Open CNGaoWenbo opened 8 months ago
I only changed dist_util `GPUS_PER_NODE = 4 #change to 4
SETUP_RETRY_COUNT = 3
def setup_dist():
if dist.is_initialized():
return
os.environ["CUDA_VISIBLE_DEVICES"] = '6,7,8,9' #change to '6,7,8,9'
backend = "gloo" if not th.cuda.is_available() else "nccl"
if backend == "gloo":
hostname = "localhost"
else:
hostname = socket.gethostbyname(socket.getfqdn())
os.environ["MASTER_ADDR"] = '127.0.1.1'#comm.bcast(hostname, root=0)

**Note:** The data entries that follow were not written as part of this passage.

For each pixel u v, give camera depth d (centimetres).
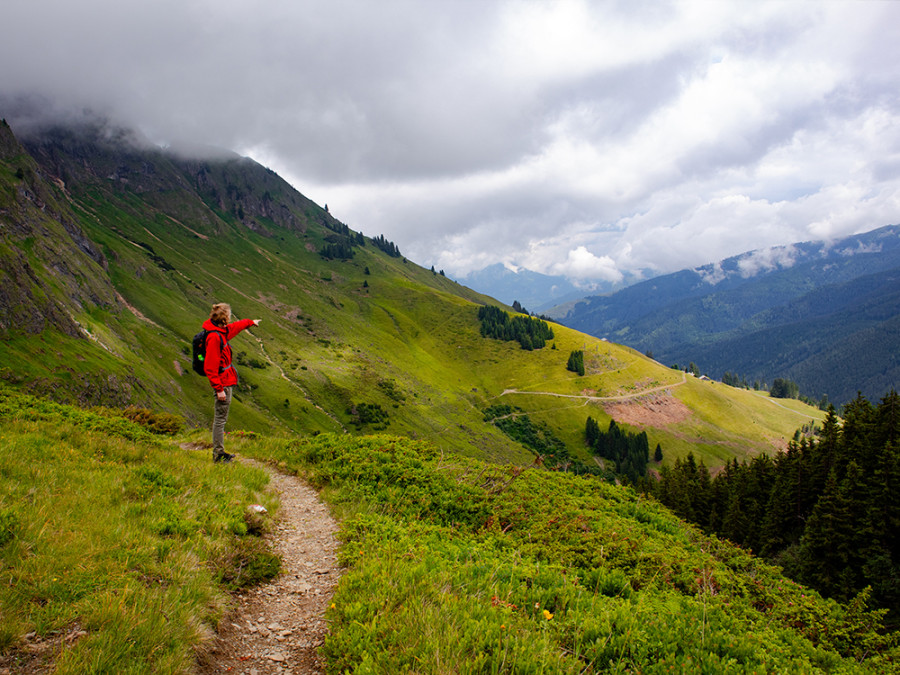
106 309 15262
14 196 15475
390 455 1612
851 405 5209
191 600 528
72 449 991
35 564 501
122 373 11325
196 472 1073
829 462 4991
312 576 740
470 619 537
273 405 16525
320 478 1366
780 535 4925
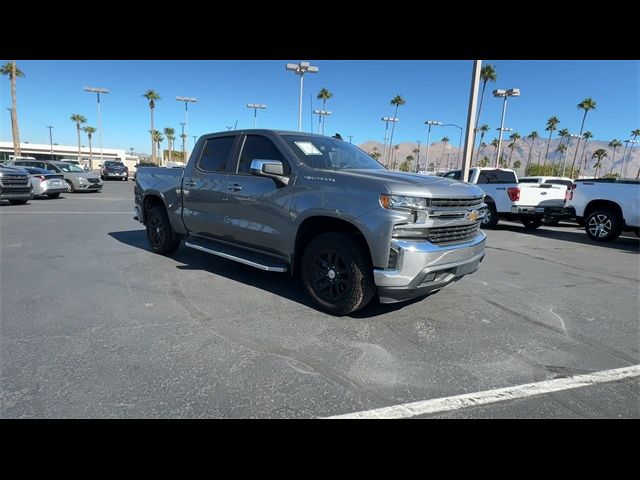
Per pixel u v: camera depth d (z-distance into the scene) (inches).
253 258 190.9
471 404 106.5
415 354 134.0
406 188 143.8
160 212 256.4
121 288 194.7
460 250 153.3
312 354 131.0
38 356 124.1
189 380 113.0
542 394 112.6
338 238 156.5
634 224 384.2
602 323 170.2
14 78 1334.9
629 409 106.7
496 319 169.8
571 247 376.2
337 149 199.5
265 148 190.4
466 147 534.3
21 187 559.5
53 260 250.1
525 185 460.8
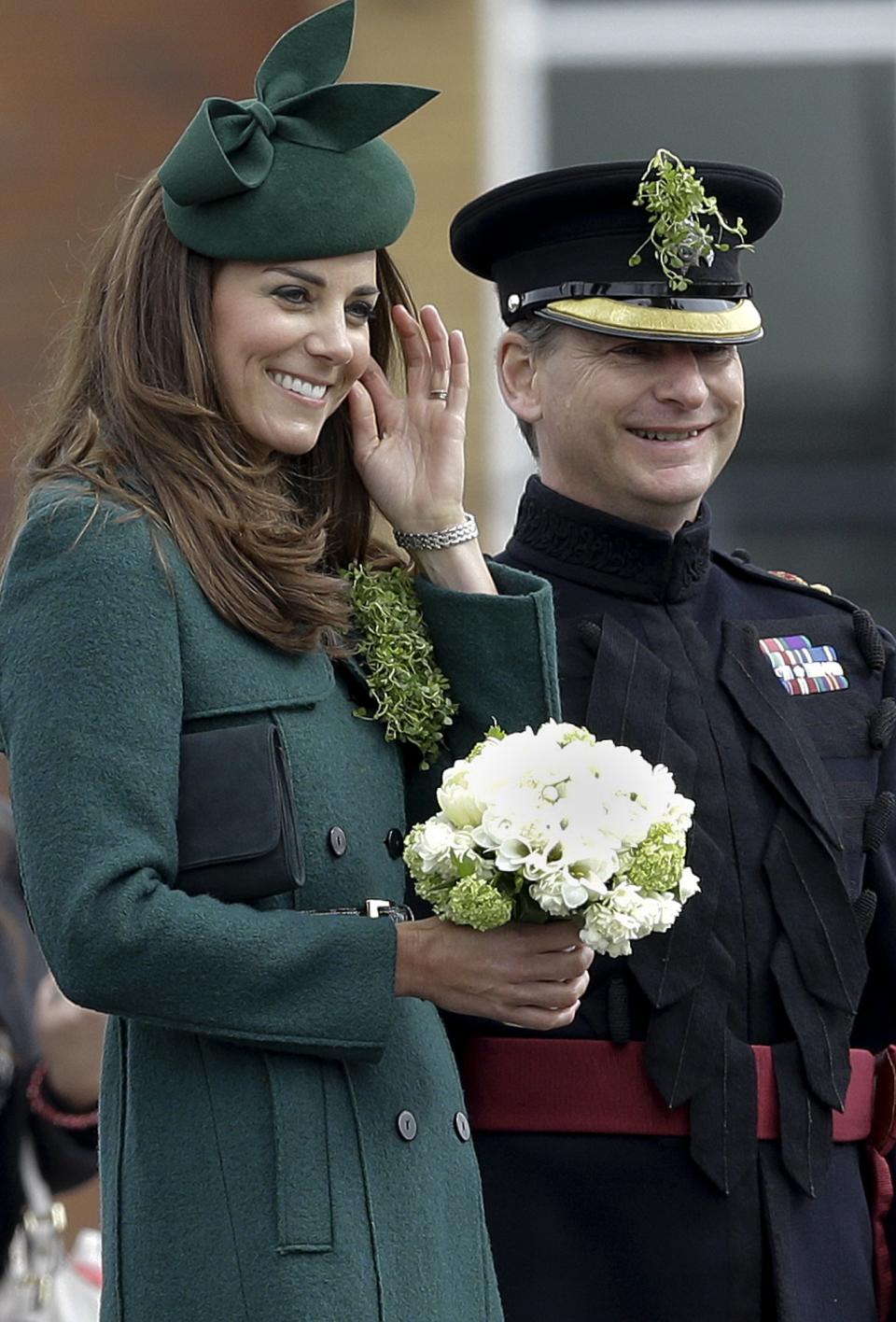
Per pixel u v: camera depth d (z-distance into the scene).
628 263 12.80
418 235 22.11
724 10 23.34
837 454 23.86
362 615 11.33
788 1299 12.07
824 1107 12.36
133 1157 10.34
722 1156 12.13
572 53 23.17
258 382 10.75
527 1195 12.30
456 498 11.68
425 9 22.20
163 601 10.13
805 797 12.59
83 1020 13.09
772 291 23.72
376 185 10.86
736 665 12.98
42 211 21.11
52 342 11.93
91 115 21.22
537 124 23.17
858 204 23.58
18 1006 13.30
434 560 11.70
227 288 10.71
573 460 13.01
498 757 10.27
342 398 11.10
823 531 23.83
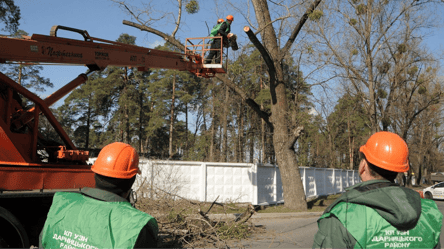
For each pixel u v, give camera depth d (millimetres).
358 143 47312
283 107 14797
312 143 29750
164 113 52219
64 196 2084
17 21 24047
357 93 24047
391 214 1655
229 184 14312
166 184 12266
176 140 56188
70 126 53688
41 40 5852
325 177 23297
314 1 12891
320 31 17500
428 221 1776
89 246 1771
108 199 1968
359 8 22031
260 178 15016
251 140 38469
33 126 5512
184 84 51531
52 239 1924
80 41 6555
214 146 42875
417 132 47438
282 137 14734
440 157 70000
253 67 22844
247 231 8680
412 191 1807
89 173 5629
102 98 47250
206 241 7266
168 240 7000
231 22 10633
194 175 13578
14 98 5773
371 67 23453
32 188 4840
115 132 50562
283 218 12633
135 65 8016
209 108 42062
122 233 1718
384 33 22484
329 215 1797
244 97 15070
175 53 9320
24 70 37656
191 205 9078
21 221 4910
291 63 15906
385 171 1859
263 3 14719
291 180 14609
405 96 30453
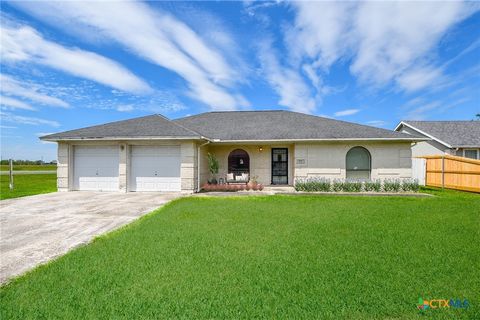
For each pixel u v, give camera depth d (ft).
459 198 37.35
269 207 29.53
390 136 45.16
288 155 52.65
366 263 13.17
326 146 47.52
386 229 19.77
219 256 14.20
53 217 24.79
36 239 17.80
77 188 45.62
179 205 30.81
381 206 30.30
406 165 46.03
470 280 11.21
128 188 44.42
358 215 25.07
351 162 47.57
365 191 43.50
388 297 9.90
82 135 43.34
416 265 12.87
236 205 30.91
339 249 15.26
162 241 16.88
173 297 10.04
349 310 9.12
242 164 52.60
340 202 33.53
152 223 21.70
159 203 32.83
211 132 51.88
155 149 44.78
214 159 50.08
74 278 11.68
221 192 44.29
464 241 16.71
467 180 46.42
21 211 27.71
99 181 45.29
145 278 11.64
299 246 15.81
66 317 8.87
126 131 44.29
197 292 10.40
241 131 51.83
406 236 17.89
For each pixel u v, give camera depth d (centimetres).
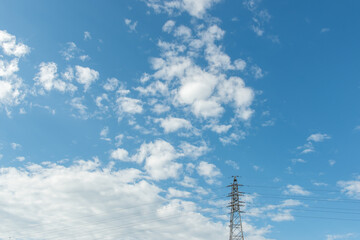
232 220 9962
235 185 10450
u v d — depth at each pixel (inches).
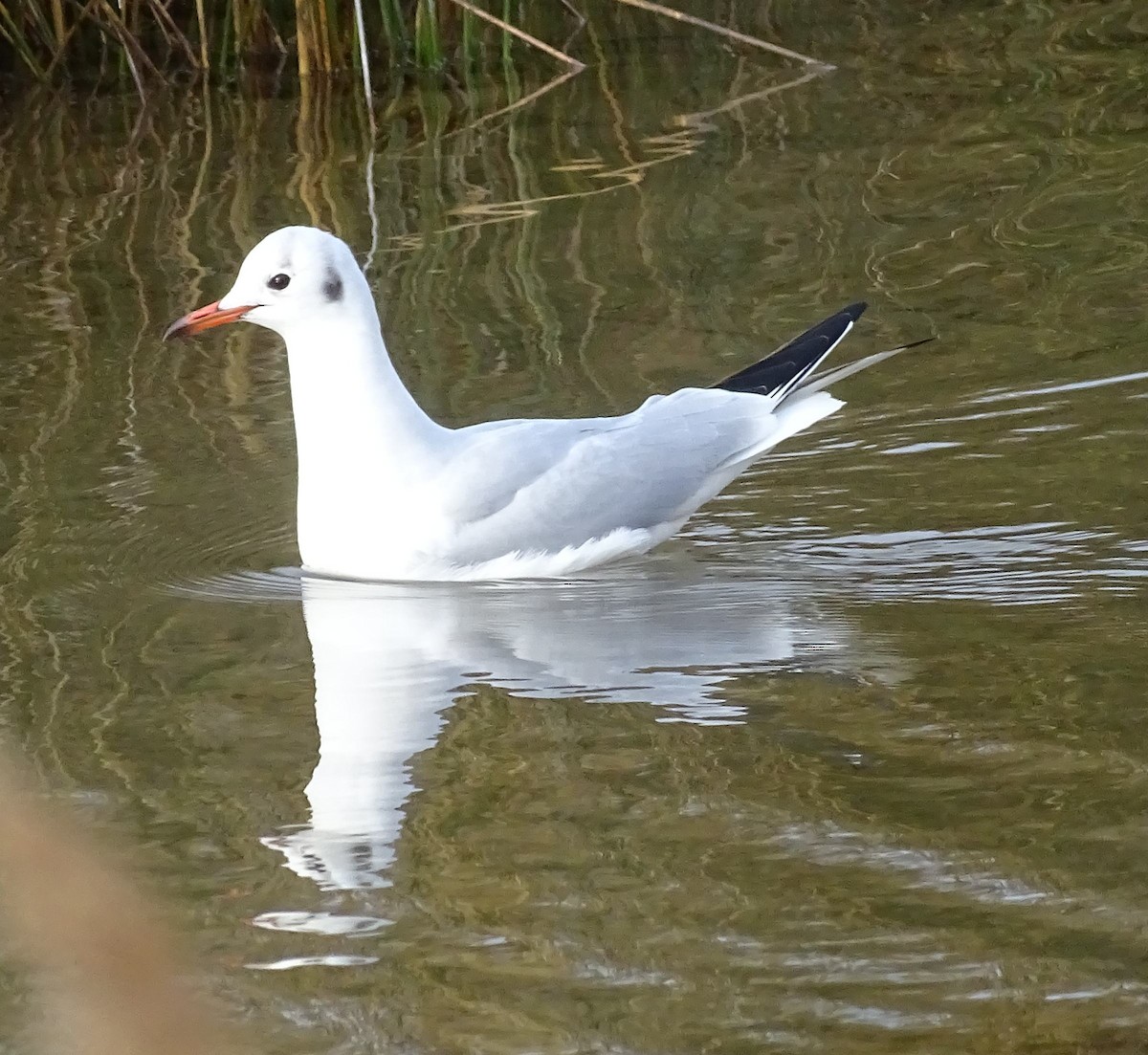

os.environ["RANK"] = '0'#str(comm.rank)
os.environ["WORLD_SIZE"] = '4'# change to 4
s = socket.socket(socket.AF_INET, socket.SOCK_STREAM)
s.bind(("", 0))
s.listen(1)
port = s.getsockname()[1]
s.close()
os.environ["MASTER_PORT"] = str(port)
dist.init_process_group(backend=backend, init_method="env://")`
I initialized the multiple training using torchrun, but it stuck here.
Setting up a new session... Setting up a new session... Setting up a new session...
Does anyone have an idea? thanks